> Task to carry out:
Count the lines below that hold "ankle". Give the number without comment.

↓

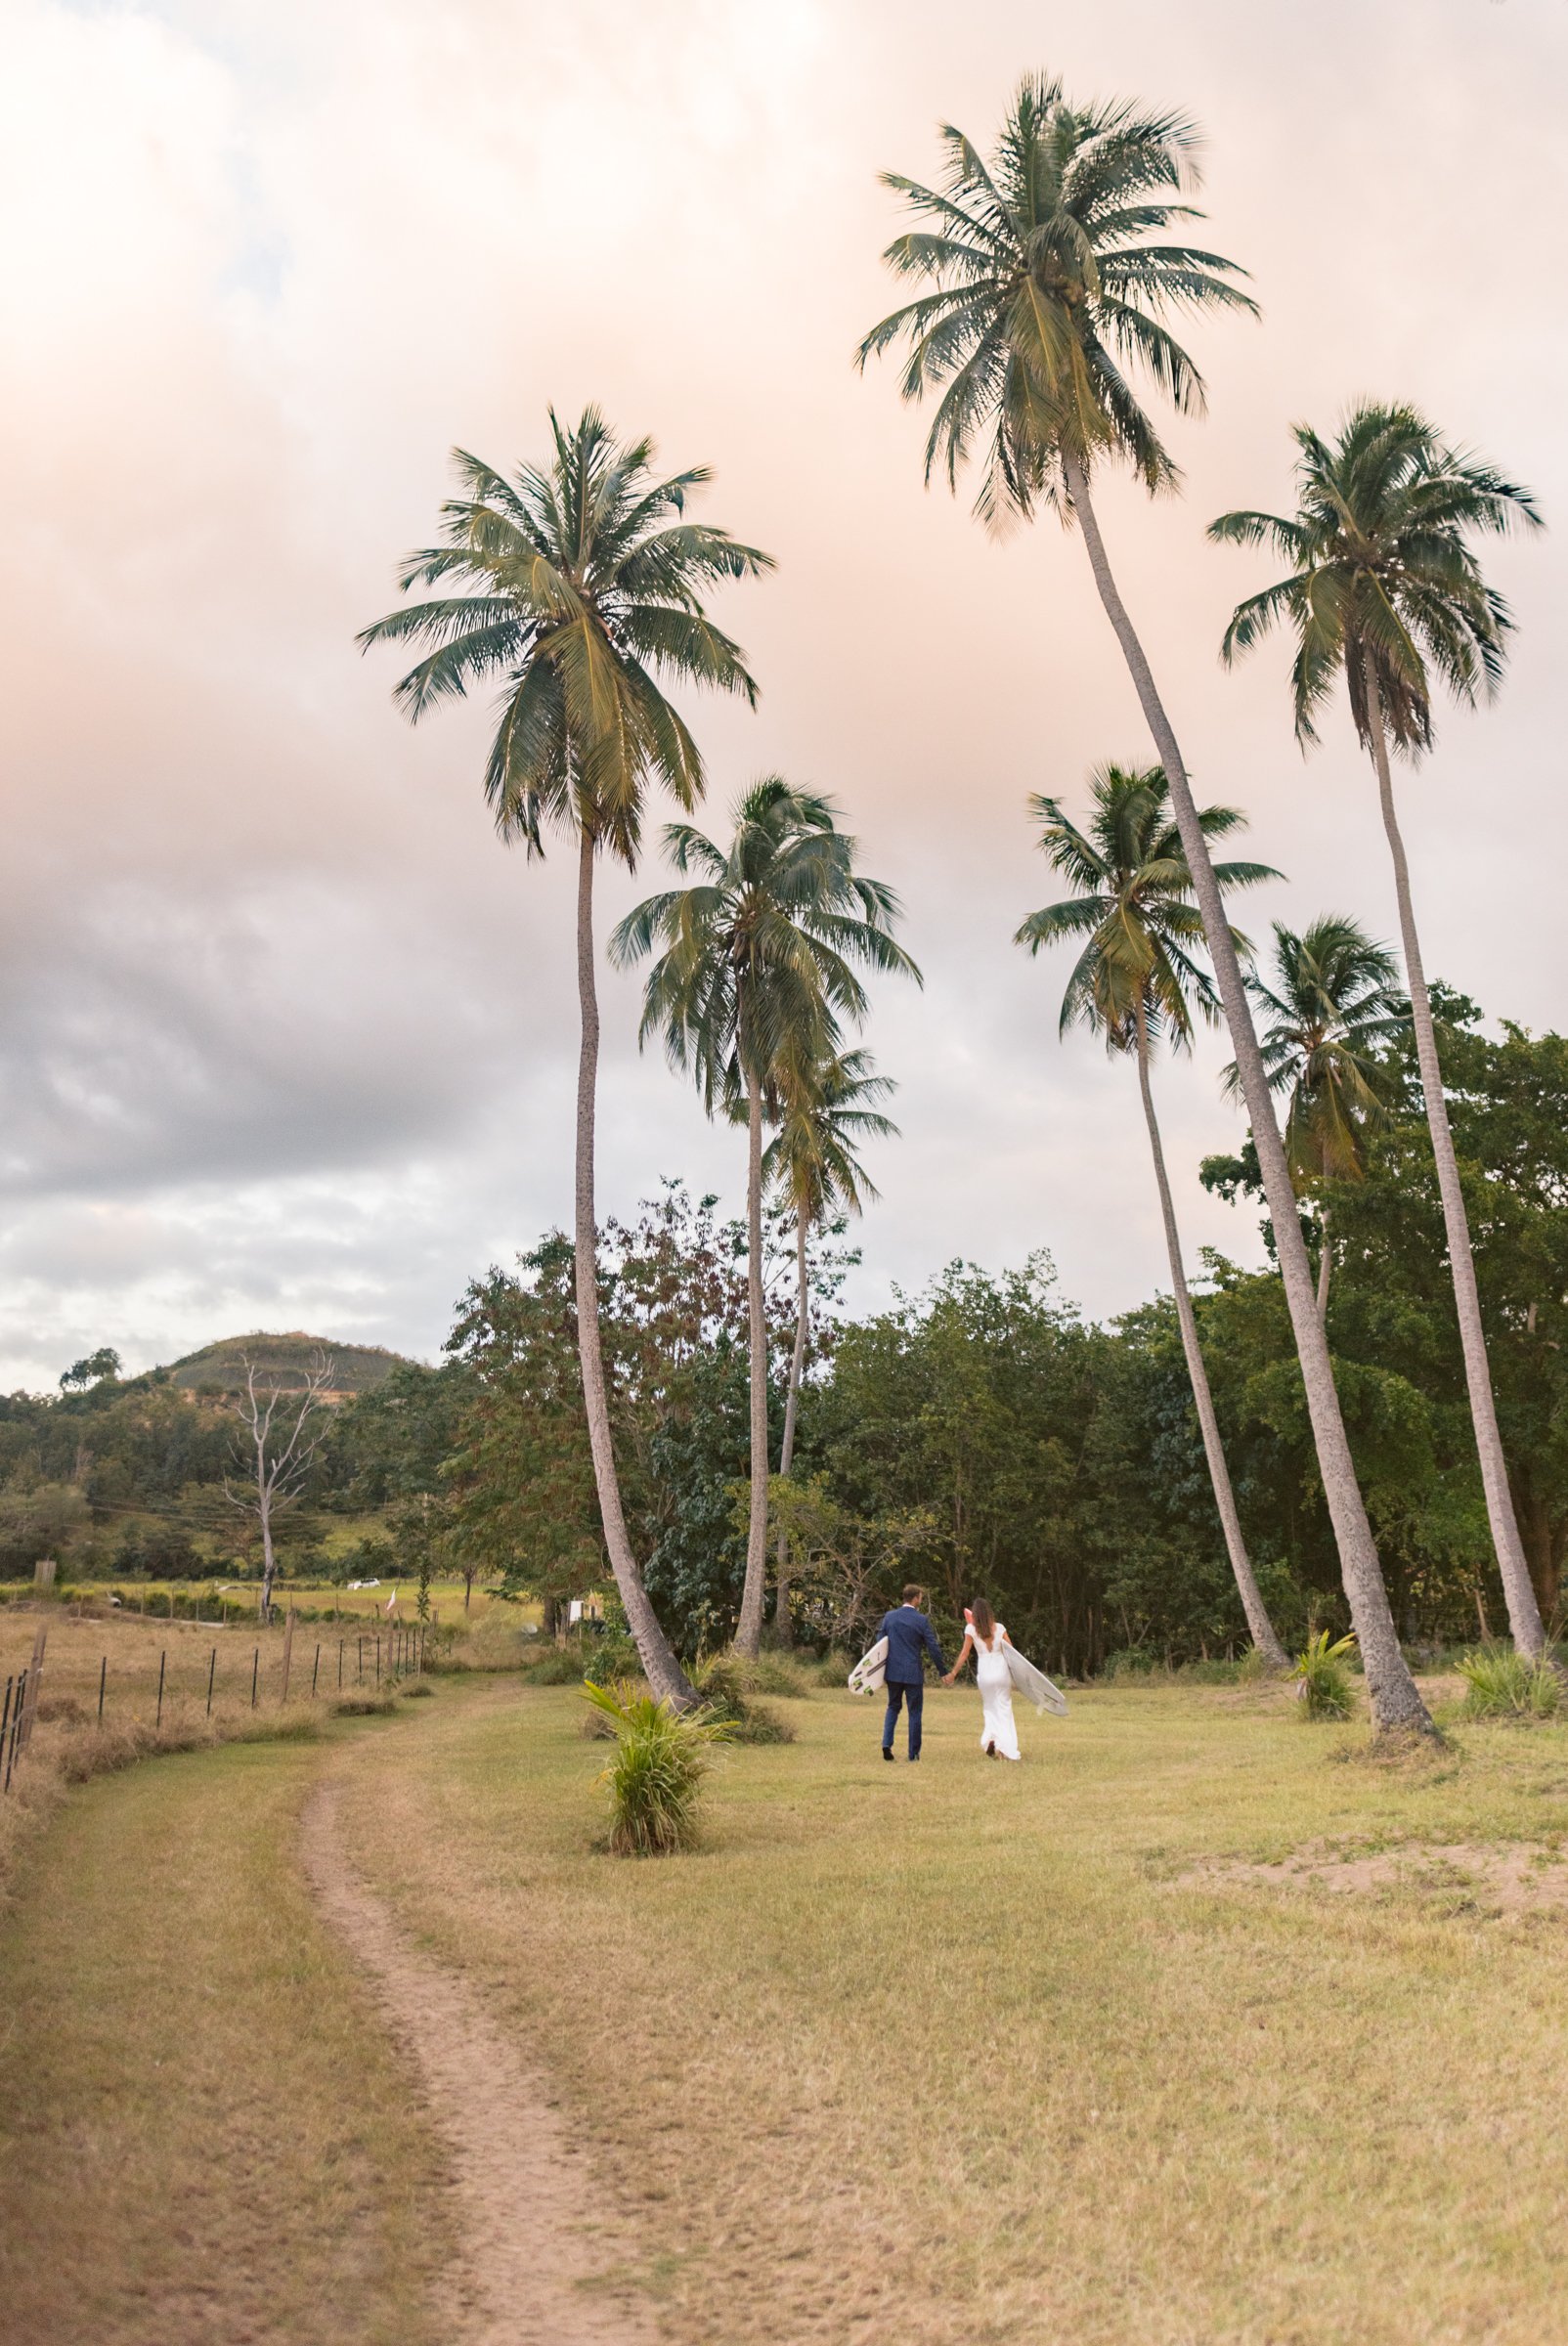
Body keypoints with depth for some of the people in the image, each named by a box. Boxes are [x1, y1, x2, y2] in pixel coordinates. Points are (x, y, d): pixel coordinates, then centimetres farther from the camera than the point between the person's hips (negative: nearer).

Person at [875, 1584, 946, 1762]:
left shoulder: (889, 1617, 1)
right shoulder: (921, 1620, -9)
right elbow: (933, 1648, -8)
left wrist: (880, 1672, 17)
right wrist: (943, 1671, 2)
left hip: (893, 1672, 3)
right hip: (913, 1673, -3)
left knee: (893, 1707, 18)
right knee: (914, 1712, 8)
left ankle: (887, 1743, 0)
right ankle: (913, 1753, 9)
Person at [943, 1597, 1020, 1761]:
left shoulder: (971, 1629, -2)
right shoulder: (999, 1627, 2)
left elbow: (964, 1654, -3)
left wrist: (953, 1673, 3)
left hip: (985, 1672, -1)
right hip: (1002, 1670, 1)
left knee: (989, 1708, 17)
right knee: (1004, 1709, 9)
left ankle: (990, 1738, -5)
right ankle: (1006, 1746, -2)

↑
↓

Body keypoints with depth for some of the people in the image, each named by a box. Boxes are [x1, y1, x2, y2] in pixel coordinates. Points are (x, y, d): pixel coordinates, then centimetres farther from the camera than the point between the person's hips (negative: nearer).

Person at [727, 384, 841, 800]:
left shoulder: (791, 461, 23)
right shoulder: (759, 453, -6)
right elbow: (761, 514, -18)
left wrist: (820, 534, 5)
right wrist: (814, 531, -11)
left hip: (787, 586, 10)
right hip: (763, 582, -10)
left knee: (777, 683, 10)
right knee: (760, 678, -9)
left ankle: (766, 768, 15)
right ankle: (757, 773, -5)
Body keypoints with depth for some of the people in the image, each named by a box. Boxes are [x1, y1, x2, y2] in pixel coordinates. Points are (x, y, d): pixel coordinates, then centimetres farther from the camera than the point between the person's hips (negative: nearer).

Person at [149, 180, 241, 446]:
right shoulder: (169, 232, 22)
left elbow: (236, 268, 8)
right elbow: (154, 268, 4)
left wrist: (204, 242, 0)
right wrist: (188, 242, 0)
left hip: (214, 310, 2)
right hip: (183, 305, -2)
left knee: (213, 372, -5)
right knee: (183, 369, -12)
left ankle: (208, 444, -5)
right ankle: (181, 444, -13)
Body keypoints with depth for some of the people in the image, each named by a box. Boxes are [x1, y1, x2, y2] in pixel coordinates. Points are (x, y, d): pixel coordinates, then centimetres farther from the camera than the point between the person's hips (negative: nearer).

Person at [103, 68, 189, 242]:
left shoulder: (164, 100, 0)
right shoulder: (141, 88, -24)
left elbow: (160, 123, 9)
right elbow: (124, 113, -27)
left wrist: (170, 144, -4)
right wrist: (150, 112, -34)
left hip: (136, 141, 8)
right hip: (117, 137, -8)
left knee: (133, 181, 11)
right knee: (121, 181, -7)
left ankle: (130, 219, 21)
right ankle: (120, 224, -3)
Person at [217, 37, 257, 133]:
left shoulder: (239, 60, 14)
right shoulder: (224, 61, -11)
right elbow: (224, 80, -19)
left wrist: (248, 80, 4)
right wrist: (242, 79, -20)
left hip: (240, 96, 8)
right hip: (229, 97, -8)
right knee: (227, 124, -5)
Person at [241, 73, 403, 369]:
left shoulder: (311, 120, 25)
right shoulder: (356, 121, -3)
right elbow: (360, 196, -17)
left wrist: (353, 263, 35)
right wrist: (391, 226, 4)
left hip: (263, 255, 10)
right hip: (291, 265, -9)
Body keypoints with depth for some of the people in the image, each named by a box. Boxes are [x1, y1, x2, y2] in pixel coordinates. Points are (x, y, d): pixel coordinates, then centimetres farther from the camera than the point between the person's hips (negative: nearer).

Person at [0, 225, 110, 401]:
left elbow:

↑

> Your response:
10